▸ Goals
(a) In the SQL forum thread below, what does one reply say MySQL is not very good at optimizing?
(b) Please echo the stretch of the SQL forum thread below from "which should return" through "one can do?".
(c) Render this sentence from the SQL forum thread below in Spanish: "The second is probably better in terms of taking advantage of indexes on the table."

==== Passage provided

What's the most efficient way to select rows that must satisfy two conditions met in the same column?
name | title
------------------
John | Associate
John | Manager
Fran | Manager
Fran | President
I'd like to do something like
select name
from table
where title = 'Associate'
and name in ( select *
from table
where title = 'Manager')
which should return
John
but that seems woefully inefficient, especially if the table itself is super big. You could also do
select name
from table a,
table b
where a.title = 'Associate'
and b.title = 'Manager'
and a.name = b.name
Is that the best one can do?
Your first query is not syntactically correct. It should be:
select name
from table
where title = 'Associate' and
name in (select name from table where title = 'Manager');
The second is better written as a join:
select name
from table a join
table b
on a.title = 'Associate' and b.title = 'Manager' and a.name = b.name;
The second is probably better in terms of taking advantage of indexes on the table.
You can also do this with a group by:
select name
from table a
group by name
having sum(title = 'Associate') > 0 and sum(title = 'Manager') > 0;
MySQL is not very good at optimizing group by. But if there are no indexes on the table, it might be faster than the join methods.
I would have an index on your table via ( title, name ), then do a self-join. In this case, I am putting what would be less probable as the outer primary condition of the query where the manager records are considered first... ie. a company may have 5 managers and 100 associates vs looking for 100 associates that match the 5 managers.
select
t.name
from
table t
join table t2
on t2.title = 'Associate'
AND t.name = t2.name
where
t.title = 'Manager'
There's not a whole lot of data given as an example, but I'm assuming both John's here are the same person with multiple titles? If that were the case you would be better off having your titles being a child table of the employees table (if that's what this table is)
So instead you could have:
Employee
----
id
name
titles
----
id
titleName
employeeTitles
----
employeeId
titleId
If you can't do it this way, i would think another way to write your original query would be:
select name
from table t1
inner join (
select distinct name
from table
where title = 'manager'
) t2 on t1.name = t2.name
where title = 'Associate'
could also do group by name rather than distinct. But still, doing the above solution i think would be better all around (assuming my own assumptions are correct about your data)
Using WHERE EXISTS (or NOT EXISTS) is a very effective alternative for this
select
name
from table1
where title = 'Associate'
and exists (
select 1 /* could be: select NULL as nothing actually needs to be "returned */
from table1 as t2
where t2.title = 'Manager'
and t2.name = table1.name /* correlated here */
)

========
==== Records supplied

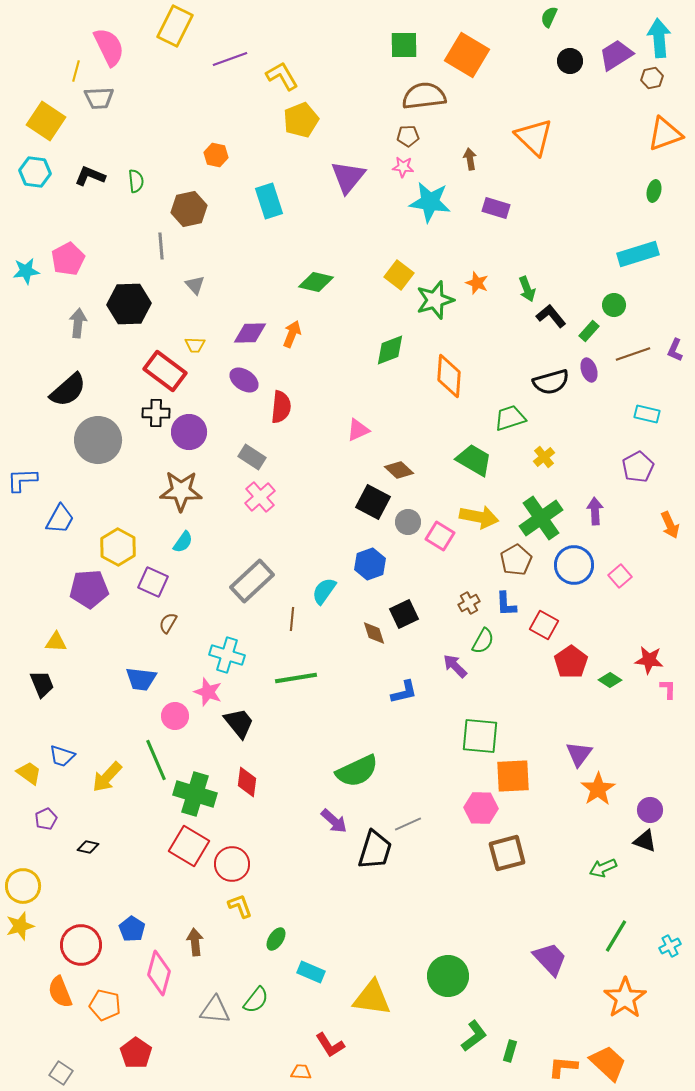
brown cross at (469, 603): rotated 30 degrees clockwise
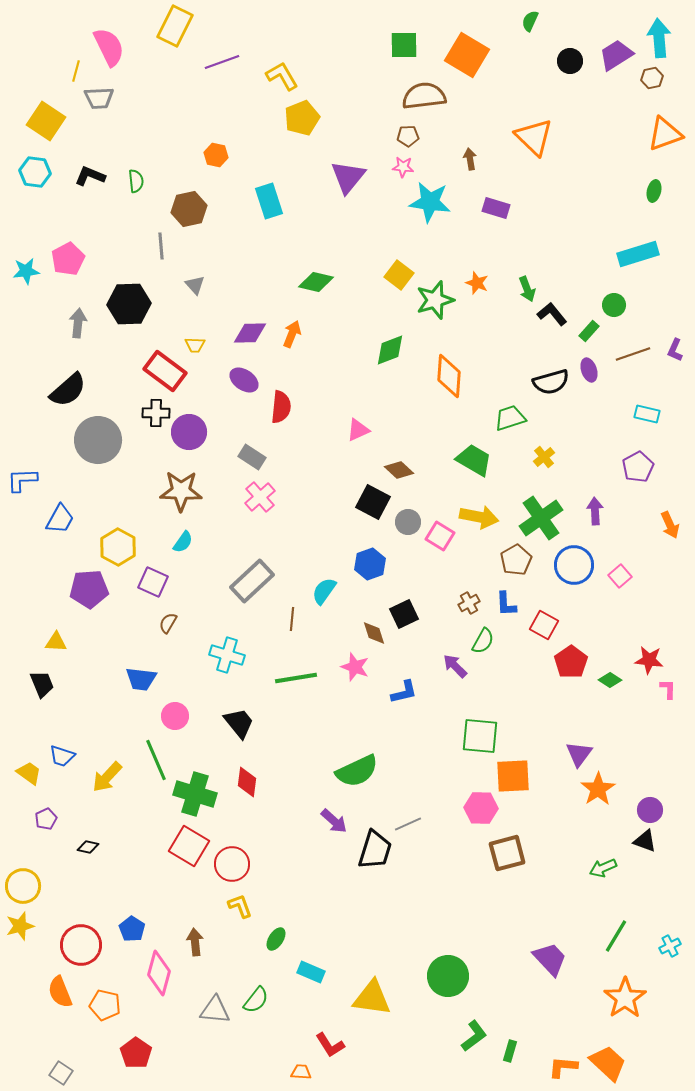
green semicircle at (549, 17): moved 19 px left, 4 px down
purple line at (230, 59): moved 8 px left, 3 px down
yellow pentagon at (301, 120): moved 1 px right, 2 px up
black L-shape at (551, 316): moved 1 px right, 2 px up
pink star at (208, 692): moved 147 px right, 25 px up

========
==== Records supplied

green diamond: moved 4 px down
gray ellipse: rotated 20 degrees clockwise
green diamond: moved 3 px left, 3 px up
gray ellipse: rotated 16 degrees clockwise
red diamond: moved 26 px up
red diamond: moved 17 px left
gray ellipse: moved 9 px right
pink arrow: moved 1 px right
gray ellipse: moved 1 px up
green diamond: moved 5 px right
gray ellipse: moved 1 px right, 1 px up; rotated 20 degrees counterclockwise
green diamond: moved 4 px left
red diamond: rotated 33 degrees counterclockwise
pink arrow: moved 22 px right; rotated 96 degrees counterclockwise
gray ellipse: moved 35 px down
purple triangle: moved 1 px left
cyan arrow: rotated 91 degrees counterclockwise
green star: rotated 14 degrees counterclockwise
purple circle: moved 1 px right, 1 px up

========
==== Records supplied

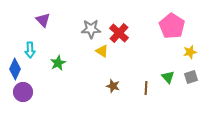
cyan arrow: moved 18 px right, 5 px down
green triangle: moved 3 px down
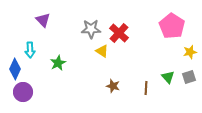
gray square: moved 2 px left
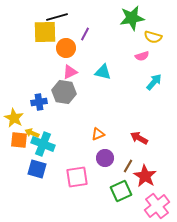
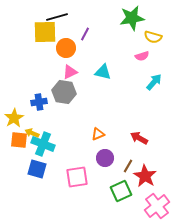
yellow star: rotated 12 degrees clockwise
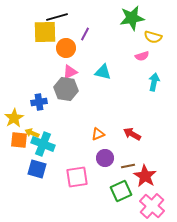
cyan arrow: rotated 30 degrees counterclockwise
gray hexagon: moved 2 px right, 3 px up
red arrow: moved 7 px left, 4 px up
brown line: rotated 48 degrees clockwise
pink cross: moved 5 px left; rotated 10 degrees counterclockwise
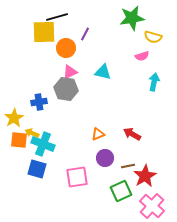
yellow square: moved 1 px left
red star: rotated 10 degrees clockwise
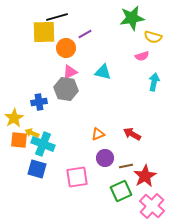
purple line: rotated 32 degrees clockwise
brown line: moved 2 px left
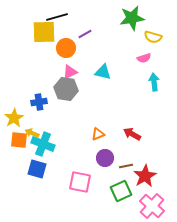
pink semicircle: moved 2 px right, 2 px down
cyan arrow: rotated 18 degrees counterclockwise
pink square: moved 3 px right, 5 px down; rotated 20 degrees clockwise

========

▸ Solutions to each task
(a) Group by.

(b)
which should return
John
but that seems woefully inefficient, especially if the table itself is super big. You could also do
select name
from table a,
table b
where a.title = 'Associate'
and b.title = 'Manager'
and a.name = b.name
Is that the best one can do?

(c) La segunda probablemente sea mejor en cuanto a aprovechar los índices de la tabla.